* **Work required**
Continue the article on new-home buyers choosing smaller, cheaper houses after the housing boom, picking up after its last paragraph.

* **Passage provided**

►

Although the number of new single-family houses sold nationwide this year will probably be down about 68 percent from the peak of almost 1.3 million sold in 2005, there will still be about 420,000 households buying new homes this year, according to the National Association of Home Builders.
But recession-chastened house hunters are looking for different things than the boom-era buyers who snapped up homes that grew bigger, fancier and pricier by the month.
Because they aren't held back by the need to sell an old home, first-time buyers now make up a greater share of the market. They're trying to stretch their dollars at every turn, and many are concerned about the cost of heating and cooling, especially after having experienced the surge in fuel costs last summer.
Builders say buyers are judging a home in terms of how comfortable it will be as a living space for the long term, rather than as an investment they can flip for a profit after a couple of years.
"People are realizing that to control the cost, especially of new construction, that they are opting for less square footage," said Greg Ugalde, president of T&M Building Co., based in Torrington. "People are much more conservative now in their selections, of both the style and the options they are putting into their homes."
Ugalde said the company is once again offering new homes as small as 1,800 square feet in each of its five current developments under construction, a size that failed to grab much attention a few years ago.
'A Starting Point'
"We are giving people a starting point that may fit more into their budget," he said. "And I think the trend coming this spring is that people are going to opt back to some unfinished space. You can get rooms over the garage and unfinished basements, and add to that later when it fits into your budget."
Such consumer choices are just starting to appear in statistics.
In the July-September quarter of 2008, the average size of a house under construction fell 7.3 percent, to 2,438 square feet from 2,629 square feet in the previous quarter, said Gopal Ahluwalia, vice president for research at NAHB. "This is the first time we have seen such a significant decline," he said.
It may be only one quarter's worth of data, but Ahluwalia has other reasons to think the drop may be more than a fluke. He surveyed builders in early January, and 90 percent reported that they were building smaller homes. Eighty-nine percent said they were building lower-priced homes.
Until recently, builders have focused mostly on grand houses larded with upgraded countertops, flooring, cabinets and bath fixtures.
Heading into the spring, which is usually peak season for home sales, many builders are calling attention to the ways their homes save money and energy. Smaller size is one way they're trimming the cost.
For example, Atlanta-based Beazer Homes recently started to shrink its designs. Diana Van Stone, vice president of sales and marketing, said their high-end houses, which used to be about 3,600 to 3,700 square feet, now average about 3,000 square feet. "On the higher end, we've whittled away at that quite a bit," she said.
In Connecticut, permits for new home construction plunged 25 percent in 2008, marking the fourth straight year of declines. There were 4,910 housing permits issued in 2008 in the 128 towns that the state monitors monthly. That compares with 6,619 permits in 2007, according to the state Department of Economic and Community Development report. The permits are issued for all new residential construction.

◄

* **Material shown**
►

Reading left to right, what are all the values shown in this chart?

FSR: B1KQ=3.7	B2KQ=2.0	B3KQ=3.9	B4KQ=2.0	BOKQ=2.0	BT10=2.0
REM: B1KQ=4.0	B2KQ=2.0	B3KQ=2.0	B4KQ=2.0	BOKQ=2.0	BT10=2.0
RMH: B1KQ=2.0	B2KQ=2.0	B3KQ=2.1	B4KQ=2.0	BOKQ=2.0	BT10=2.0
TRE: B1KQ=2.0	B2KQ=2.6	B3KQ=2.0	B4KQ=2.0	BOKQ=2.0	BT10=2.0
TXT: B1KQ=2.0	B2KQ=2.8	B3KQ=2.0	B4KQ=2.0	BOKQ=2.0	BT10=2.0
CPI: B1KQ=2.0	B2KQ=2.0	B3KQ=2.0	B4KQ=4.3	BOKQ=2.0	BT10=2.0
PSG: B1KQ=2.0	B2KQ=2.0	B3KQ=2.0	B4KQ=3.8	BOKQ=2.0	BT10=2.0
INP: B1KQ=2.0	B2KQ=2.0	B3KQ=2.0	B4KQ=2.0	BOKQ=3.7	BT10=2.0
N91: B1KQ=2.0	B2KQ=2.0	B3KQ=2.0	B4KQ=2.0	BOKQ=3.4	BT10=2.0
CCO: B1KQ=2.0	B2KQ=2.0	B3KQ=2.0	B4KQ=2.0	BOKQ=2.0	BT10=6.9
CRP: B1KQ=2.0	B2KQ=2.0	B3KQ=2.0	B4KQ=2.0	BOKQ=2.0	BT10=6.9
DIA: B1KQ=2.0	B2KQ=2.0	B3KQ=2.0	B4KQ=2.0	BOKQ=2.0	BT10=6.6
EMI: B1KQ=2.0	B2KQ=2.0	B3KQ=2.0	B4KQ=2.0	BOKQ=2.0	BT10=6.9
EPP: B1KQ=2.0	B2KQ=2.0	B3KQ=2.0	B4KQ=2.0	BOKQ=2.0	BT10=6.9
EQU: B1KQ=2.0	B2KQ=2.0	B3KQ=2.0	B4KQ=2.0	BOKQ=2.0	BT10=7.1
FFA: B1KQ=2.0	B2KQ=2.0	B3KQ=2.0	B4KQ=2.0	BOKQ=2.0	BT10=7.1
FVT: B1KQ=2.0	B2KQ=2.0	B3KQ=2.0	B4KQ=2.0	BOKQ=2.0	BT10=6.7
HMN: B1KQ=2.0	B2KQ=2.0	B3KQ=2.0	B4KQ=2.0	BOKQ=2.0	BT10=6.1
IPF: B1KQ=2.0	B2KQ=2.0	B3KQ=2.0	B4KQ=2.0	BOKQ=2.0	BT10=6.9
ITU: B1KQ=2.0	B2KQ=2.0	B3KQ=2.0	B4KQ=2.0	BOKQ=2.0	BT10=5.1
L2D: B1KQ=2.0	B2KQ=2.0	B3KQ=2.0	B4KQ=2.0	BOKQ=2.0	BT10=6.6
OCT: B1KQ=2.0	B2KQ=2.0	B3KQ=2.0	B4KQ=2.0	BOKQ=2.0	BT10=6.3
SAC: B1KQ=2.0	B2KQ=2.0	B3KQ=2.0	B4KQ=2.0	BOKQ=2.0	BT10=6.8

◄

* **Task output**
Energy Conservation
Van Stone said Beazer is also paying more attention to energy-conserving and environmentally friendly features such as efficient appliances, programmable thermostats, compact fluorescent lights and paints that emit less toxic fumes, all of which are now standard features.
"Our homes are offering what we feel the public is moving toward," she said. "I think people's priorities have changed. Now it's not only about living in the home with my family, but whether I can afford it in the long run — being able to truly afford it."
Brookfield Homes, based in Fairfax, Va., may be taking the smaller-and-greener trend the furthest. The company recently set up an "energy lab" in one of its model homes in the Snowden Bridge development near Winchester, Va.
The house has a small wind turbine and solar photovoltaic panels on the roof, both of which generate electricity. There also are solar collection tubes on the roof to heat the home's water supply, and a geothermal heat pump to provide heat and air conditioning.
The features are already available as options on Brookfield's models, and the company will be collecting information this year on how the technologies perform compared with traditional sources of energy.
The energy lab is on display in one of the smallest detached houses available in the builder's Village series of detached houses, which range from 1,250 square feet to more than 1,600 square feet — basically the size of many townhouses. Optional garages and extra rooms can be added.
These smaller houses accounted for about 65 percent of sales over the past six months, sales manager David Poole said.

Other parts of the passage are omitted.